The largest number of applicants were in the Sault Ste. Marie region, where parents were paid approximately $14,600 in cash.

Areas in Brampton, Toronto and Milton were among the five regions that received the highest payouts. This could be influenced by the population density and number of children in each region.

The second round of payments – under the Support for Learners programme – covered applications between November 2020 and February 2021.

This time, more than 1.1 million parents applied, costing the government more than $228 million.

Parents in Milton received the most money, with over $2.6 million, followed by parents in Brampton and Mississauga.

When the third round of parental payments was offered, parents knew how to make the most of their money. More than 2.1 million parents applied for the payments, costing the government more than $8.8 million.

Ontario's COVID-19 child benefit also offered parents a little more money – about $400 per child and up to $500 per child with special needs.

The areas with the most applications and therefore the highest amount of money were again Milton, Brampton, Mississauga and Barrie.

Government officials say the total number of applications rose to 5.9 million in the fourth round of payments, which ran between October 2022 and March 2023. About $1.6 billion in cash was paid out to parents under all four programs.

Postal codes are not used as an identification feature for payments

It is important to note that the data submitted to CTV News Toronto is incomplete. There were 468 entries that contained postal codes that did not exist in Ontario.

These entries represent over $3 million for the first three programs.

Government officials said zip codes are not used as an identifier on the application and are only verified if a parent requests payment by mail rather than by bank transfer.

Instead, they checked the child's school number with the school authorities.

“The ministry used reliable data sources, including the Ontario Education Number and birth registry, to help validate applications and reduce the risk of potential fraudulent or duplicate submissions,” a Ministry of Education spokesperson said.

“For applicants who chose to send their payment by post, the correctness of the postcode was checked.”

Ontario's Ombudsman is currently investigating the premier's decision to pay the money directly to parents. He said he had received around 200 complaints from parents who were denied payment because “someone else requested the money first.”

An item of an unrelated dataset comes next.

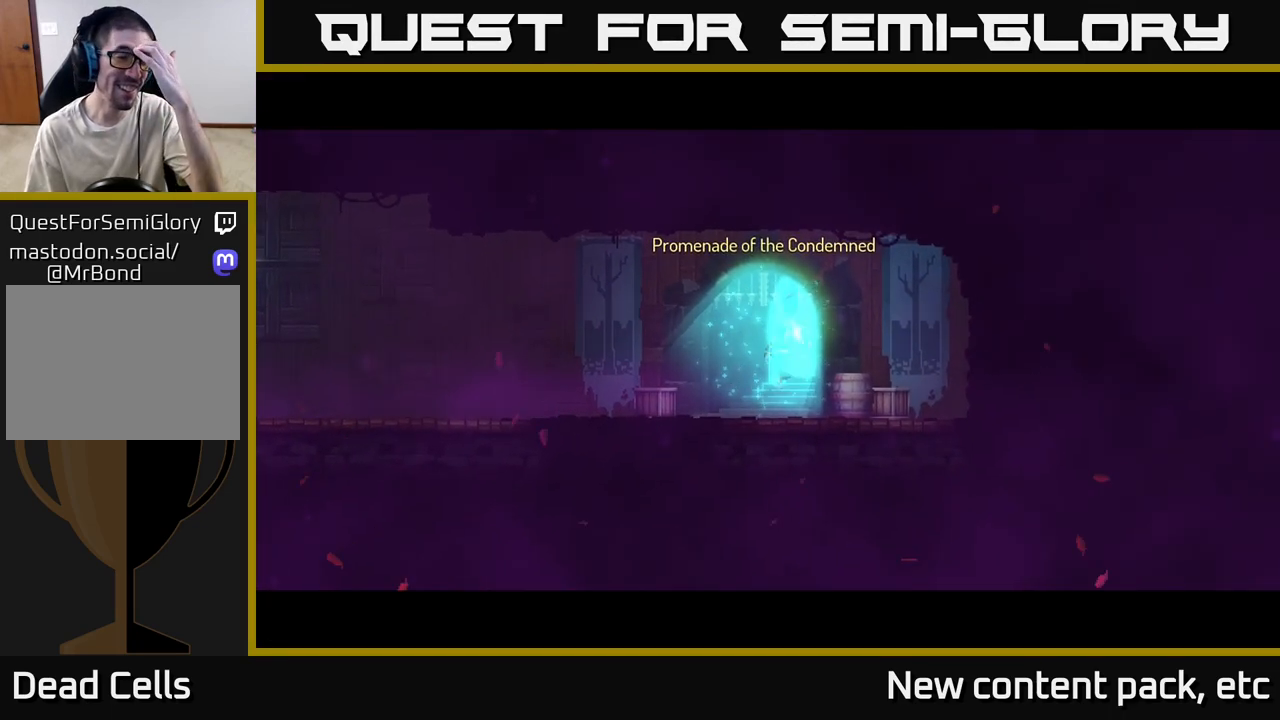
{"buttons": [], "left_stick": "center", "right_stick": "center", "events": []}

According to the Ombudsman, some parents learned that a relative who was not caring for a child had claimed the money and there was no way to get it back.

“We have heard disturbing reports from parents who have not only been denied funding for the children in their care – they have also not been told who was receiving the payments,” Ombudsman Paul Dube said in a statement. “People have been complaining to us about this issue and the latest version is unlikely to be the last.”

The Department of Education said the postcode discrepancies had no impact on these complaints as they were not used to determine the payee.

In the online application, parents are asked to provide the name of their child's school, date of birth and preferred payment method.

The government website states that only one parent or guardian can apply per student.

“It is at the discretion of the child's parent or guardian as to who applies,” the website states. “We are not involved in these decisions and do not accept duplicate applications.”